Recorded data:
######
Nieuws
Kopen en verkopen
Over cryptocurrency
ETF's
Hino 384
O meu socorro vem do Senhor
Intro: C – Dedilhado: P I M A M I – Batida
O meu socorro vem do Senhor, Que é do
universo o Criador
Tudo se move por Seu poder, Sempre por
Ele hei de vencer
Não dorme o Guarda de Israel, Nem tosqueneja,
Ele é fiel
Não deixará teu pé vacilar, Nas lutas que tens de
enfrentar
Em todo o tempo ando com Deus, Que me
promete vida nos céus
######
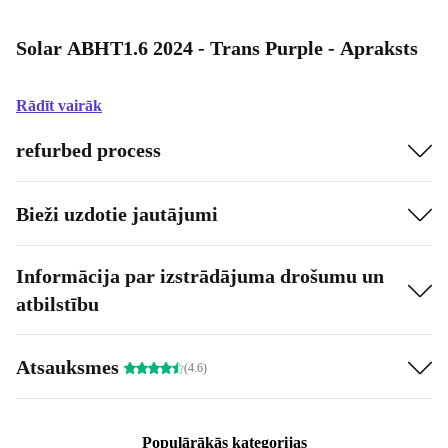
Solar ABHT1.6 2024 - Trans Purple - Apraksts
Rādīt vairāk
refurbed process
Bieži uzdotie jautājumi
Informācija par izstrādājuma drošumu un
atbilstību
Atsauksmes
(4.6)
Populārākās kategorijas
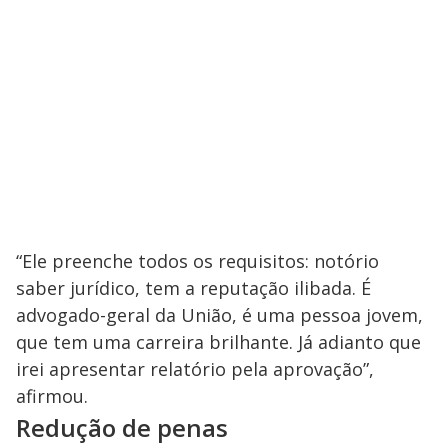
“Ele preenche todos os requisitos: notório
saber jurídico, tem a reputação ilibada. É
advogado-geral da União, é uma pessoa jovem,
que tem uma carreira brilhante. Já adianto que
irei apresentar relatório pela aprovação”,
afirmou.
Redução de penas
######
Report each line above that includes the string "Senhor".

O meu socorro vem do Senhor
O meu socorro vem do Senhor, Que é do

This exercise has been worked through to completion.